Is there something specific you do to improve your writing?

Reading and writing and editing improve writing like drip by drip from a mountain stream carves into granite and forms a wondrous natural basin.

What is the ideal relationship between editor and author?

Tension, understanding, encouragement, and authenticity pivot an author and editor in a unique relationship that painfully births a well-crafted story.

If you had a direct line to someone who loves your writing, what would you say?

Thank you for reading and passing on to friends, foes, and casual acquaintances the insight, joy, inspiration and entertainment you discovered in The Unholy.

If you had a direct line to someone who hates your writing, what would you say?

Thank you for reading and passing on to friends, foes, and casual acquaintances the passions stirred by a controversial novel, The Unholy.

If you could give one piece of advice to an aspiring author, what would it be?

If you feel the itch to write, there’s something in you that needs to come out. Stay with it. The Unholy took many years and much fortitude to bring to fruition. Staying with it makes things happen.
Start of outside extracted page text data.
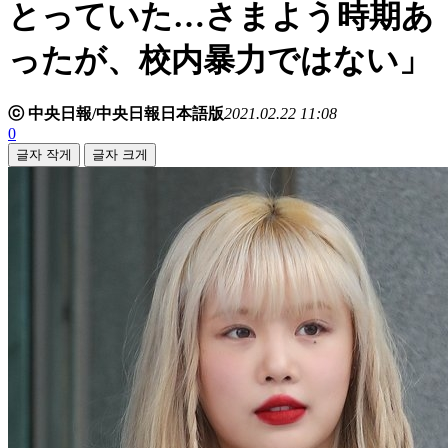
とっていた…さまよう時期あ
ったが、校内暴力ではない」
ⓒ 中央日報/中央日報日本語版
2021.02.22 11:08
0
글자 작게
글자 크게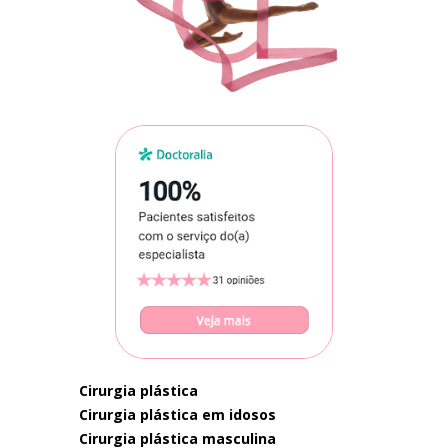
cirurgia plástica
cirurgia plástica em idosos
cirurgia plástica masculina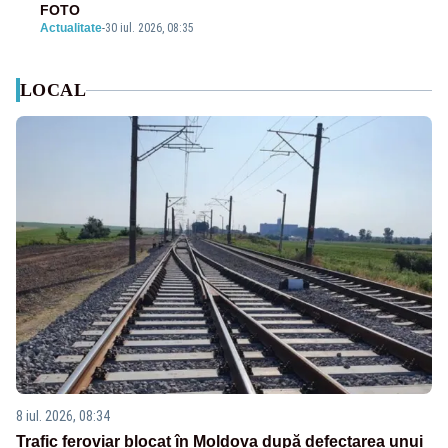
FOTO
Actualitate
-
30 iul. 2026, 08:35
LOCAL
8 iul. 2026, 08:34
Trafic feroviar blocat în Moldova după defectarea unui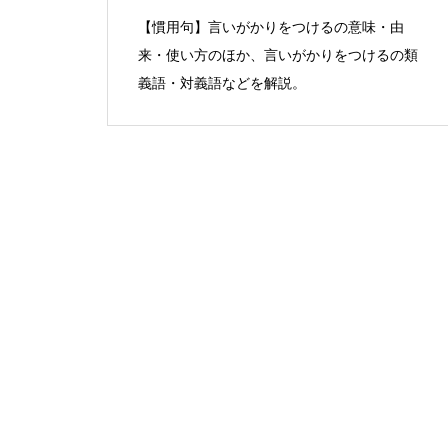
【慣用句】言いがかりをつけるの意味・由
来・使い方のほか、言いがかりをつけるの類
義語・対義語などを解説。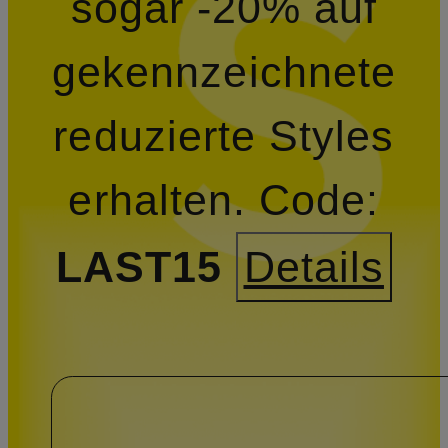
sogar -20% auf
gekennzeichnete
reduzierte Styles
erhalten.
Code:
LAST15
Details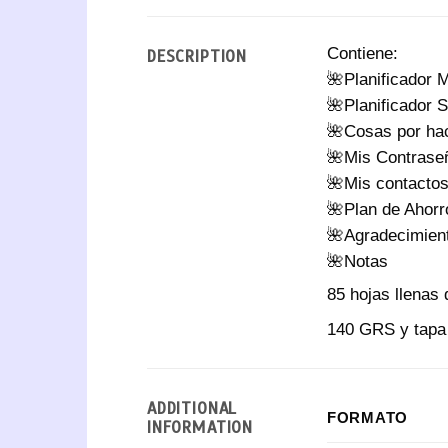
Contiene:
DESCRIPTION
🌺Planificador 
🌺Planificador 
🌺Cosas por ha
🌺Mis Contrase
🌺Mis contacto
🌺Plan de Ahorr
🌺Agradecimien
🌺Notas
85 hojas llenas
140 GRS y tapa
ADDITIONAL
FORMATO
INFORMATION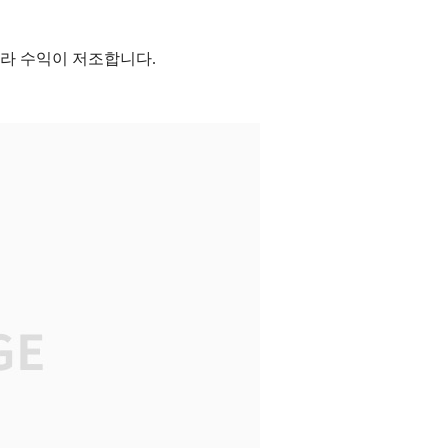
터라 수익이 저조합니다.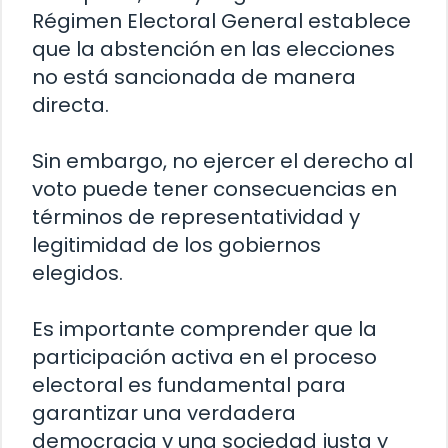
Régimen Electoral General establece
que la abstención en las elecciones
no está sancionada de manera
directa.
Sin embargo, no ejercer el derecho al
voto puede tener consecuencias en
términos de representatividad y
legitimidad de los gobiernos
elegidos.
Es importante comprender que la
participación activa en el proceso
electoral es fundamental para
garantizar una verdadera
democracia y una sociedad justa y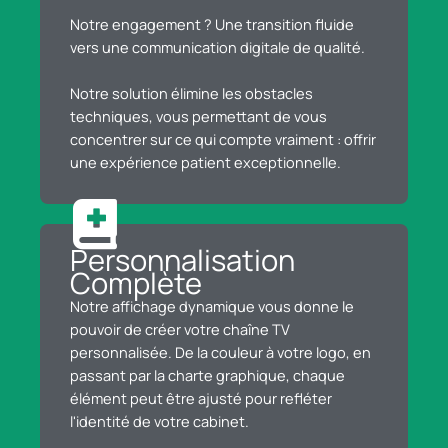
Notre engagement ? Une transition fluide
vers une communication digitale de qualité.
Notre solution élimine les obstacles
techniques, vous permettant de vous
concentrer sur ce qui compte vraiment : offrir
une expérience patient exceptionnelle.
Personnalisation
Complète
Notre affichage dynamique vous donne le
pouvoir de créer votre chaîne TV
personnalisée. De la couleur à votre logo, en
passant par la charte graphique, chaque
élément peut être ajusté pour refléter
l'identité de votre cabinet.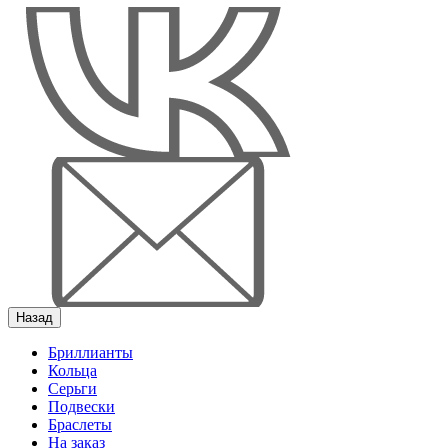
Назад
Бриллианты
Кольца
Серьги
Подвески
Браслеты
На заказ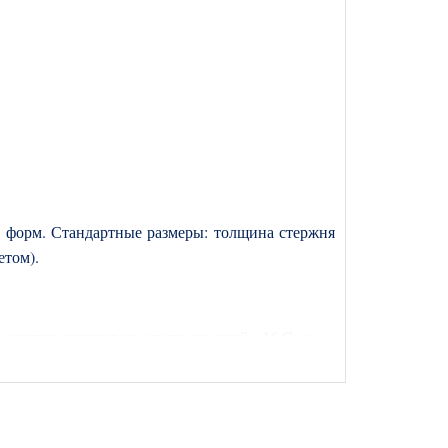
 форм. Стандартные размеры: толщина стержня
ретом).
катетер оранжевого цвета, средний - 16 G, и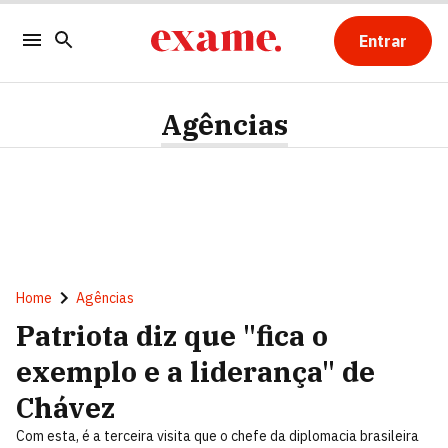
Entrar
Agências
Home
Agências
Patriota diz que "fica o
exemplo e a liderança" de
Chávez
Com esta, é a terceira visita que o chefe da diplomacia brasileira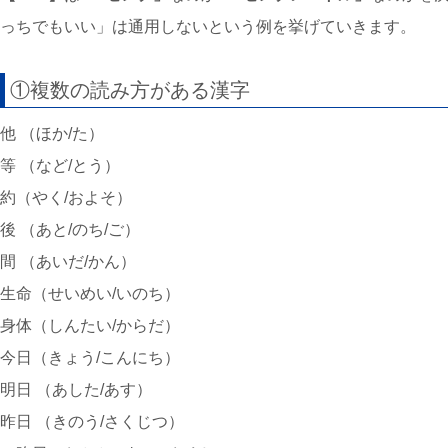
っちでもいい」は通用しないという例を挙げていきます。
①複数の読み方がある漢字
他 （ほか/た）
等 （など/とう）
約（やく/およそ）
後 （あと/のち/ご）
間 （あいだ/かん）
生命（せいめい/いのち）
身体（しんたい/からだ）
今日（きょう/こんにち）
明日 （あした/あす）
昨日 （きのう/さくじつ）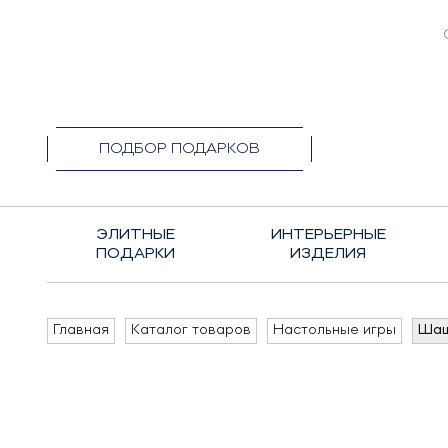
+7(495)1
ПОДБОР ПОДАРКОВ
ЭЛИТНЫЕ
ИНТЕРЬЕРНЫЕ
ПОДАРКИ
ИЗДЕЛИЯ
Главная
Каталог товаров
Настольные игры
Ша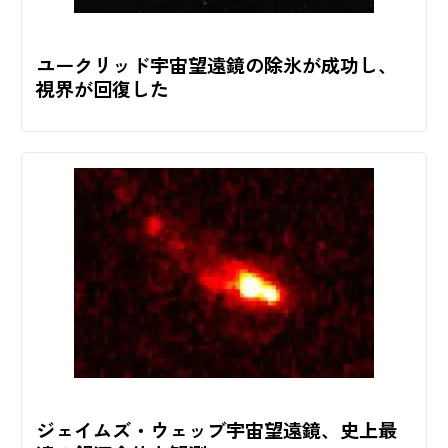
ユークリッド宇宙望遠鏡の除氷が成功し、
視界が回復した
ジェイムズ・ウェッブ宇宙望遠鏡、史上最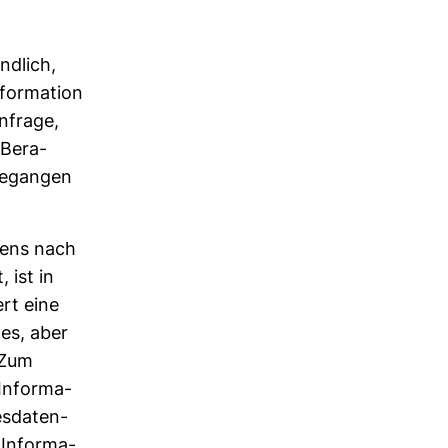
d­lich,
or­ma­tion
anfrage,
 Bera­
 gegangen
­tens nach
 ist in
ert eine
hes, aber
 Zum
Infor­ma­
s­da­ten­
 Infor­ma­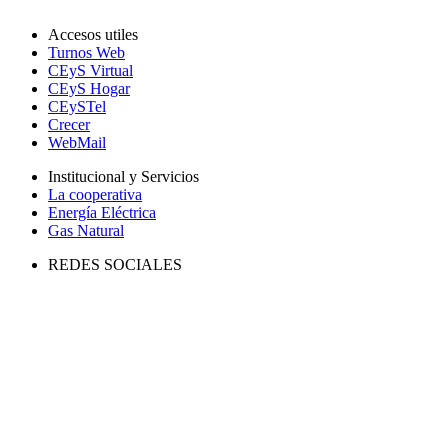
Accesos utiles
Turnos Web
CEyS Virtual
CEyS Hogar
CEySTel
Crecer
WebMail
Institucional y Servicios
La cooperativa
Energía Eléctrica
Gas Natural
REDES SOCIALES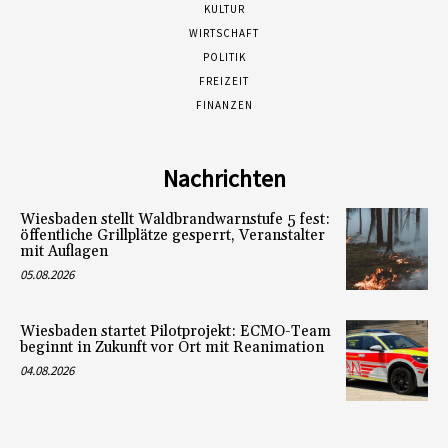
KULTUR
WIRTSCHAFT
POLITIK
FREIZEIT
FINANZEN
Nachrichten
Wiesbaden stellt Waldbrandwarnstufe 5 fest:
öffentliche Grillplätze gesperrt, Veranstalter
mit Auflagen
05.08.2026
Wiesbaden startet Pilotprojekt: ECMO-Team
beginnt in Zukunft vor Ort mit Reanimation
04.08.2026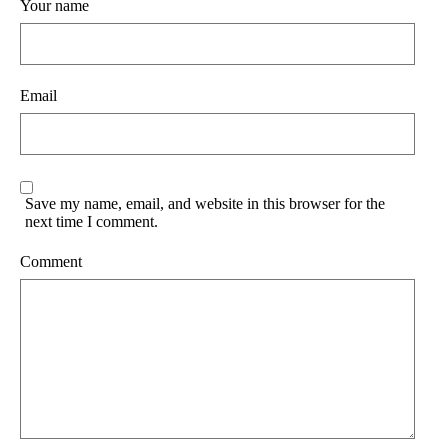
Your name
Email
Save my name, email, and website in this browser for the
next time I comment.
Comment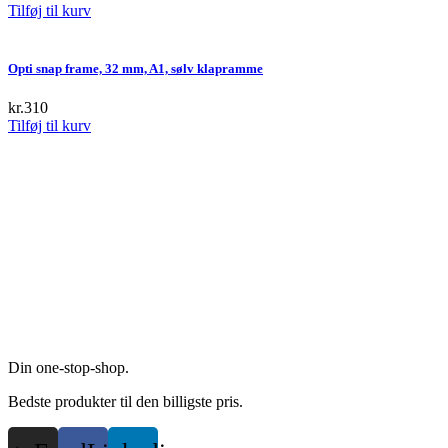
Tilføj til kurv
page
Opti snap frame, 32 mm, A1, sølv klapramme
kr.
310
Tilføj til kurv
Din one-stop-shop.
Bedste produkter til den billigste pris.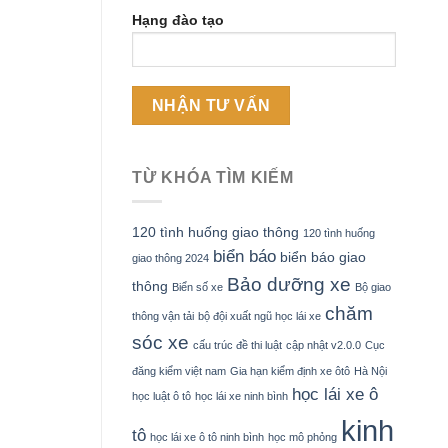
Hạng đào tạo
TỪ KHÓA TÌM KIẾM
120 tình huống giao thông
120 tình huống
biển báo
biển báo giao
giao thông 2024
Bảo dưỡng xe
thông
Biển số xe
Bộ giao
chăm
thông vận tải
bộ đội xuất ngũ học lái xe
sóc xe
cấu trúc đề thi luật
cập nhật v2.0.0
Cục
đăng kiểm việt nam
Gia hạn kiểm định xe ôtô
Hà Nội
học lái xe ô
học luật ô tô
học lái xe ninh bình
kinh
tô
học lái xe ô tô ninh bình
học mô phỏng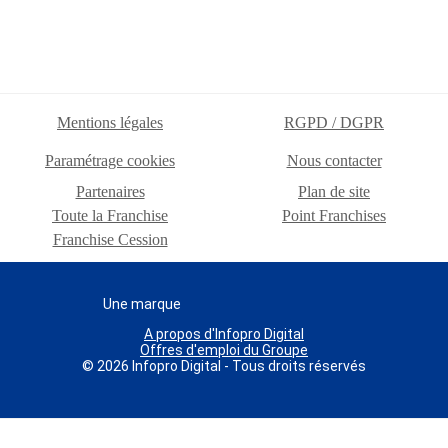
Mentions légales
RGPD / DGPR
Paramétrage cookies
Nous contacter
Partenaires
Plan de site
Toute la Franchise
Point Franchises
Franchise Cession
Une marque
A propos d'Infopro Digital
Offres d'emploi du Groupe
© 2026 Infopro Digital - Tous droits réservés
What does your writing future hold for you?

My next psychological thriller, Dark Goddess, a novel of love and whether bad love is better than no love, is set for release by Sunstone Press at the end of 2016.

How have you set about the task of creating enticing cover art?

Images for the front cover of Dark Goddess have been streaming my way via virtual reality, dreams, and sudden insights. The front cover of The Unholy is an actual place, the Devil’s Throne, set into the landscape between Albuquerque and Santa Fe. It came to me years ago and finally materialized in a surrealistic version on the captivating front cover of The Unholy.

How often do you read? What genre?

I read mystic texts every day as much as possible since words, thoughts, and stories nourish and stimulate just as food metabolizes into nutrients and energy.

Thanks for taking the time to answer our questions. Best of luck in the future.